Exercise 5: Interpretation of scaling and metrics#

In this course, we often ask you to scale data and compute various metrics. Although these practices are “standard” in the field, we will require you to demonstrate an understanding of why you need to scale data and use these metrics. Both so that you can make better arguements about your results, and so that you will hopefully make fewer mistakes.

First, a few reminders: In this course you should always scale the columns of the feature matrix, and sometimes scale the target data, when it is worth the effort. By scaling, we mean subtracting the mean and dividing by the standard deviation, though there are many other ways to scale data. When scaling either the feature matrix or the target data, the intercept becomes a bit harder to implement and understand, so take care.

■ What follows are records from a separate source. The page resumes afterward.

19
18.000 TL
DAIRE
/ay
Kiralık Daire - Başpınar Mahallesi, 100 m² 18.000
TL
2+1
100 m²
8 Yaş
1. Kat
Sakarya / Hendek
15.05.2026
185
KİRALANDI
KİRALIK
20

Briefly answer the following:

a) Why do we scale data?

b) Why does the OLS method give practically equivelent models on scaled and unscaled data?

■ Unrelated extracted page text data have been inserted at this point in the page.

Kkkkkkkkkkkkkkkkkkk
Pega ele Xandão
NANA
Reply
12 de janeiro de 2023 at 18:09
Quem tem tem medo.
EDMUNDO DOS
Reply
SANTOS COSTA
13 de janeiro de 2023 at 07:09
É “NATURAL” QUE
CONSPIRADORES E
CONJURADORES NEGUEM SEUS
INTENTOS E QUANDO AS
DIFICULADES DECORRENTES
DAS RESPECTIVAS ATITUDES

c) Why does the Ridge method not give practically equivelent models on scaled and unscaled data? Why do we only consider the model on scaled data correct?

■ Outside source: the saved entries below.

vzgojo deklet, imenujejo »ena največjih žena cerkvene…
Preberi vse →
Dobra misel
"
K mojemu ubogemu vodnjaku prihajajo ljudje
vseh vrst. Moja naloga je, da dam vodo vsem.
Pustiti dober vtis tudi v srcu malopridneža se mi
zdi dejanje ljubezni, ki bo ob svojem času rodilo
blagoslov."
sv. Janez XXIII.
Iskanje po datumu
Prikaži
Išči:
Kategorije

d) Why do we say that the Ridge method gives a biased model?

e) Is the MSE of the OLS method affected by scaling of the feature matrix? Is it affected by scaling of the target data?

f) Read about the R2 score, a metric we will ask you to use a lot later in the course. Is the R2 score of the OLS method affected by scaling of the feature matrix? Is it affected by scaling of the target data?

g) Give interpretations of the following R2 scores: 0, 0.5, 1.

h) What is an advantage of the R2 score over the MSE?